- Consumer Reports: iPhone 4S scored "very well" in tests of its battery life
- Product watchdog said Tuesday it's recommending the newest iPhone
- Consumer Reports didn't recommend iPhone 4 because of antenna problem
Despite complaints by some owners about underwhelming battery life, the iPhone 4S scored "very well" in tests of its battery performance by Consumer Reports, which gave the device its official blessing Tuesday.
Consumer Reports' laboratory tests also determined that Apple's new phone doesn't suffer the "death grip" reception problem that was found in its predecessor, the nearly identical-looking iPhone 4.
That antenna flaw, which depleted signal strength when the user held the phone a certain way, led Consumer Reports to not recommend the iPhone 4.

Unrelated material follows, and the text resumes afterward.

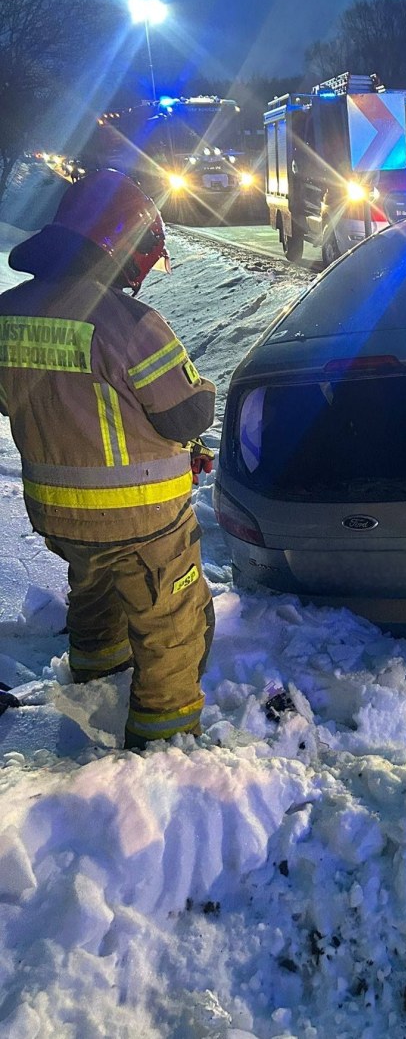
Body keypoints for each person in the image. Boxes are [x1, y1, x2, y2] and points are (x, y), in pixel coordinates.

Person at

"Overall, the new iPhone 4S scores higher in the ratings than the iPhone 4, thanks to such enhancements as an upgraded camera, a faster "dual-core" processor, and the addition of the intriguing Siri voice-activated feature ..." wrote Mike Gikas in a post on Consumer Reports' site.
Those upgrades were not enough, however, to let the iPhone 4S outscore the best new Android-based phones in Consumer Reports' ratings. Those top-rated models included the Samsung Galaxy S II phones, the Motorola Droid Bionic and several other phones that boast larger displays than the iPhone 4S and run on faster networks.
Battery life has been an issue for the iPhone 4S since it went on sale October 14. According to Apple's official specs, the phone should have enough juice in its battery for up to eight hours of talk time, six hours of Internet surfing, 10 hours of video viewing and 200 hours on standby. (All of these activities are on a 3G connection; 2G and Wi-Fi produce different figures).
But online forums soon filled with complaints from users saying their new iPhones weren't lasting even close to that long.
On November 2 Apple acknowledged it had found a "few bugs" affecting battery life on the iPhone 4S and other devices running its new operating system. The company said a software update coming "in a few weeks" will address the problem.
Consumer Reports said it plans to retest the phone after the software update to see if the fix affects battery performance.